Within a marriage both partners need to possess certain qualities for the relationship to be successful. Both partners should be able to accept the other as he or she is and be willing to share and grow with their partner. Each person within the marriage must learn to become unselfish, to not always think of themselves and they must also learn to be generous with their time and affection. Couples may go through a long and sometimes painful process of learning. This may test them which will in turn help to deepen the love they have for each other.

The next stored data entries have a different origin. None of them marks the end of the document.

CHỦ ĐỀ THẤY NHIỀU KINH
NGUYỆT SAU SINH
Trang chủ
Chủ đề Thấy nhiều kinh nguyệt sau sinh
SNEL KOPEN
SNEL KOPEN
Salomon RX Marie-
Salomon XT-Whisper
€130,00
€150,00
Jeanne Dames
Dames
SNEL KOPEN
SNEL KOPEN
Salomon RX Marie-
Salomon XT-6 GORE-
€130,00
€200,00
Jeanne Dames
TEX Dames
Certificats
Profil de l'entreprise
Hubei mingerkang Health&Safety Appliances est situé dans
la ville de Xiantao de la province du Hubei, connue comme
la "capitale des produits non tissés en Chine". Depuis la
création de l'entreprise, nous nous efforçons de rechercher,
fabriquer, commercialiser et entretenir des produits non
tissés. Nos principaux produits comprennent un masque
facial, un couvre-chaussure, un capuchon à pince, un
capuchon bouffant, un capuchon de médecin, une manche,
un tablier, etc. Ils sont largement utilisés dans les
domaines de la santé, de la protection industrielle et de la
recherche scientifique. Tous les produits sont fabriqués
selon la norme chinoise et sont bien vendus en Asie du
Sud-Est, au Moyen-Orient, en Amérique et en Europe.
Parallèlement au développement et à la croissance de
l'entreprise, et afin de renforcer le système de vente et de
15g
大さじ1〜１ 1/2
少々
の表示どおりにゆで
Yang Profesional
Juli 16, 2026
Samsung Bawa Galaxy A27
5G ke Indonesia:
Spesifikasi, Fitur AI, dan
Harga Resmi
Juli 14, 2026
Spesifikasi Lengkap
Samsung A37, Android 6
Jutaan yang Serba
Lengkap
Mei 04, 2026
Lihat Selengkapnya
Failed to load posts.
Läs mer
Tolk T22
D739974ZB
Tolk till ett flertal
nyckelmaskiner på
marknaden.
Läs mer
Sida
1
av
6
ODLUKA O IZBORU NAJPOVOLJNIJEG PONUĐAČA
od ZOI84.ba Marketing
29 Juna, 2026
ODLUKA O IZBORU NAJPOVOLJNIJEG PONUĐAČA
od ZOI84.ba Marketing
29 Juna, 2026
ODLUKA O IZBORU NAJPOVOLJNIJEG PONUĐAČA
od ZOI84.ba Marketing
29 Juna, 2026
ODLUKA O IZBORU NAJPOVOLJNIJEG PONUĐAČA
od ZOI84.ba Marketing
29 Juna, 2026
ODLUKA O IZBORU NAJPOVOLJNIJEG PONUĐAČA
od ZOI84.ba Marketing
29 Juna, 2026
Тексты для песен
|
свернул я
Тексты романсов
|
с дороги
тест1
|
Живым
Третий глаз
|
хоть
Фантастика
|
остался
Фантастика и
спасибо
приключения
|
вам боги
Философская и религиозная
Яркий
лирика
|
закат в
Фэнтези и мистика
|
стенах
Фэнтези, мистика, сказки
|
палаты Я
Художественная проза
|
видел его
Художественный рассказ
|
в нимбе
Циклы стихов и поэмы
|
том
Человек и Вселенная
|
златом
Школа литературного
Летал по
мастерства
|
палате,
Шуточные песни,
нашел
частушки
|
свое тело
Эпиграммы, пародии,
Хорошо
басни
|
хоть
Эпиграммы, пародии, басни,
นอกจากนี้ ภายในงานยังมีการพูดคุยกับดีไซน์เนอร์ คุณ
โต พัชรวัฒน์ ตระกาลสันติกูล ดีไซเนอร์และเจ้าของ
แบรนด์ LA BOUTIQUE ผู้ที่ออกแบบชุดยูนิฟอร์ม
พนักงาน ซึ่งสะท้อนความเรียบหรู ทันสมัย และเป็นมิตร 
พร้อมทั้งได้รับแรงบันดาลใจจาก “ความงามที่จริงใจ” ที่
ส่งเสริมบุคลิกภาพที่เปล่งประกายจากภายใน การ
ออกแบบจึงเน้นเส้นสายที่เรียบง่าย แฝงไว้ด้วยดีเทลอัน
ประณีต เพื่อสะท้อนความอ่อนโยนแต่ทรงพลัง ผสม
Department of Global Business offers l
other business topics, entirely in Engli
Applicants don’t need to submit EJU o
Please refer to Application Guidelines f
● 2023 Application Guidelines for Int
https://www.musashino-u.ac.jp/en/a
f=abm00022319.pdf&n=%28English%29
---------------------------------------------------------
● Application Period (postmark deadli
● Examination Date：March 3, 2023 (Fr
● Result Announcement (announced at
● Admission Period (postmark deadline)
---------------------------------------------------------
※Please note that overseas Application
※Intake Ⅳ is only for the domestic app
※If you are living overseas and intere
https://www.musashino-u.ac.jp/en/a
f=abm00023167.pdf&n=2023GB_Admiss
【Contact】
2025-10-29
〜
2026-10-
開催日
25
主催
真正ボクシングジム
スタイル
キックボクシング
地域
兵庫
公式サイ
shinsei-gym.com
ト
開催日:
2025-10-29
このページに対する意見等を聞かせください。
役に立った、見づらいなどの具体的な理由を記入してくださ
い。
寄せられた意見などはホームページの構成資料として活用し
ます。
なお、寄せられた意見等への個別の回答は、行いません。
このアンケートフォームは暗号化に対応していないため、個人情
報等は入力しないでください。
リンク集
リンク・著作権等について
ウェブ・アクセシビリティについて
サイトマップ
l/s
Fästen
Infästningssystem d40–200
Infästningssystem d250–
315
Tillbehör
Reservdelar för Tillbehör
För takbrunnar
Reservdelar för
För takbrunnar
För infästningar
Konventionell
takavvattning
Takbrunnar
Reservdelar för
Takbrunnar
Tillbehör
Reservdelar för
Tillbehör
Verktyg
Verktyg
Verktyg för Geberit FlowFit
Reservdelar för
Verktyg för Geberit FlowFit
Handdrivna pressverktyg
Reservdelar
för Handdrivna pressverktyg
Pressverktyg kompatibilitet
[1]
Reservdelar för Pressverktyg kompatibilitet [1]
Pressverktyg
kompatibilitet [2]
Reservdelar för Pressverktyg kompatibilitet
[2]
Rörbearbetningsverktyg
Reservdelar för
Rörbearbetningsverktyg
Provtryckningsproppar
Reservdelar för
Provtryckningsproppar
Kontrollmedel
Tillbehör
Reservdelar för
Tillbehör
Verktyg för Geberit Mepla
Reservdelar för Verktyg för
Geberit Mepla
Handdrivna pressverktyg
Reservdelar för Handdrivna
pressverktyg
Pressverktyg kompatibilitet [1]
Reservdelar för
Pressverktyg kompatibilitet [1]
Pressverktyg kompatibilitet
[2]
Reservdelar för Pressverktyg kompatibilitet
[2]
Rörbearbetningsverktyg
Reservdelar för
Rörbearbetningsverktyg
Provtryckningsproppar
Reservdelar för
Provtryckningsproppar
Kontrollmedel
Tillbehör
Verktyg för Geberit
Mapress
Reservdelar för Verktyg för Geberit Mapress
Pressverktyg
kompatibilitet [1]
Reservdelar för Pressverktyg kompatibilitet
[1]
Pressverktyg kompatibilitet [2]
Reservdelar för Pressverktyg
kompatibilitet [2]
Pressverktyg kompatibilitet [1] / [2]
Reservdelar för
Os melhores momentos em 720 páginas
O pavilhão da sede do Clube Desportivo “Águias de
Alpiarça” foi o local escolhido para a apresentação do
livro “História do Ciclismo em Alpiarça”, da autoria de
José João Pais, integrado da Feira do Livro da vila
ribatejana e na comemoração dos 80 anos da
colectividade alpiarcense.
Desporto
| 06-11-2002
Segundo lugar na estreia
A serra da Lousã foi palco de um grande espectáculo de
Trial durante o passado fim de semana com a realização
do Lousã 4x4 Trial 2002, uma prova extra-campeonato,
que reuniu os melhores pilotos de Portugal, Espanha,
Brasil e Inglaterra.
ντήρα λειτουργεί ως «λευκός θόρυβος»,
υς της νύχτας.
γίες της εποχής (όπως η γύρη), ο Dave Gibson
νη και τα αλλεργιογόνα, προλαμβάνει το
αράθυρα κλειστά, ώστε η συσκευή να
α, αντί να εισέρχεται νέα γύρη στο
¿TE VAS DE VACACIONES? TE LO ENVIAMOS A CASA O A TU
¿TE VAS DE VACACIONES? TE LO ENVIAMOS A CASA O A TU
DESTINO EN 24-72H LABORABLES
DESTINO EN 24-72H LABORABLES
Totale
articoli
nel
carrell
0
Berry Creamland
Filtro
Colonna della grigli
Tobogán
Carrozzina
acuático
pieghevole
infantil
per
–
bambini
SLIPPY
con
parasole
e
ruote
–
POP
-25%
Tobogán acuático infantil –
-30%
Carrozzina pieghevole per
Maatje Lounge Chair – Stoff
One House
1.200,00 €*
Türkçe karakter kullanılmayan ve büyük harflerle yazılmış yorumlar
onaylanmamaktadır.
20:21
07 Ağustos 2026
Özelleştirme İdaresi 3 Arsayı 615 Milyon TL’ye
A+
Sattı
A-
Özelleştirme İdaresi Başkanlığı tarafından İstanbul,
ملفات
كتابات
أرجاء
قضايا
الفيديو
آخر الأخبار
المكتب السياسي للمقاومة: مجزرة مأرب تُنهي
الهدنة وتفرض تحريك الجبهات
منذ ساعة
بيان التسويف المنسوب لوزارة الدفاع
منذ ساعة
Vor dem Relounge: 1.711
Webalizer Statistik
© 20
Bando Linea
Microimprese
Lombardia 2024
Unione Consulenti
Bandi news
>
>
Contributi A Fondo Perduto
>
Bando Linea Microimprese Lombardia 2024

Within a Christian marriage each partner must be faithful to the vows they made during their nuptial ceremony. The couple must work at their marriage to ensure exclusive faithfulness. Extra marital sex violates the promise of faithfulness within marriage. “By its very nature conjugal love requires the inviolable fidelity of the spouses.”(Catechism)
In the case of unmarried people it fails to be a sign of the sacrament. For this reason, the Catholic Church and other Christian groups forbid sexual relations outside marriage. “The fact is that such liaisons can scarcely ensure mutual sincerity and fidelity in a relationship between a man and a woman, nor, especially, can they protect it from inconstancy of desires or whim.”(Catechism)
Some liberal Christians believe sex before marriage is acceptable as long as the couple love each other, they are in long-term relationship and they intend to marry eventually. This idea is based on Jesus’ teachings about love. The Church of England’s Board of responsibility in 1995 “Something to Celebrate” said that cohabiting couples should be welcomed and supported by the Church “recognising that for many this is a step along the way to the fuller commitment of marriage.” These views are similar to those of Quakers and Methodists.
In the Catholic Church marriage is considered to be pro-creative. In living out their vows Roman Catholics need to think about responsible parenthood. Birth control is part of a Catholic Marriage. The Catholic Church objects to all ‘unnatural’ forms of contraception. “Contraception is considered a sin as it adds an artificial element to a natural, loving act, and in doing so it removes God from the act of procreation.”(). The Church encourages only natural family planning; “These methods respect the bodies of the spouses, encourage tenderness between them and favour the education of an authentic freedom.” (Catechism). The Catholic couple also have a responsibility to give their children spiritual guidance. This can include bringing them to mass and praying with them. They also have the responsibility of teaching their children to become good Christians.
In a Christian marriage the couple should remember that their love affects all those around them including their family and the wider community. It should be a two way ministry between the couple and the community. To do this the couple must make an effort to get involved in different aspects of the community. This may include bringing children to mass and contributing to community life. A couple may also share problems and experiences with other members of the community, offering advice and support. They may also support any projects taking place within the parish and offer support to the local priest. In committing themselves to each other a married couple form a new community in society. However, circumstances can threaten this commitment. A couple may be faced with unemployment, poverty and a lack of the ability to communicate.
The love between a husband and wife is a life-giving love. It flows outwards and for most couples this is seen in parenthood. As a married couple they must follow the vocation God has given them. This includes helping any children they might have to grow as God would want them to. A couple’s love should be outgoing and extend beyond the family itself to the wider community. However, it is very difficult to live out the marriage vows in today’s world. We now live in a society obsessed by materialistic things and sometimes couples are not prepared to spend time working on a marriage. They may give up without trying to resolve issues with their partner. Married couples breakdown for many different reasons. One or both of the partners may be too focused on their career and in turn may not spend enough time building up a marital relationship. One or more of the partners may commit adultery and trust may be lost between the couple. They may find it hard to forgive their spouse and this can lead to the breakdown of a marriage.
For many different reasons a couple may find the only answer is divorce. Protestant Churches believe divorce may occur if a marriage goes wrong and there is no chance of bringing a couple back together. God is always prepared to forgive if we are determined to live a new life. Orthodox Christians accept divorce and can remarry but they will not be given a full marriage ceremony. The Church of England will accept divorce but will not officially remarry divorced people. The Catholic Church does not recognise divorce, “Divorce is a grave offence against the natural law. It claims to break the contract, to which spouses freely consented, to live with each other till death.” (Catechism)
However the Catholic Church does recognise annulments. This is a cancellation of marriage and a declaration that marriage never took place. Unlike divorce which says a marriage has broken down, an annulment claims there was no real marriage to begin with. There are several reasons when annulment may take place, such as: one of the couple did not understand the vows, one or both of the couple was forced to marry or one or both never intended to remain faithful.
These teachings do affect a couple’s life. Not only do the couple have to think of themselves but of the wider community and the children they might have. They have the responsibility to live how God wants them and fulfil their vocation in marriage.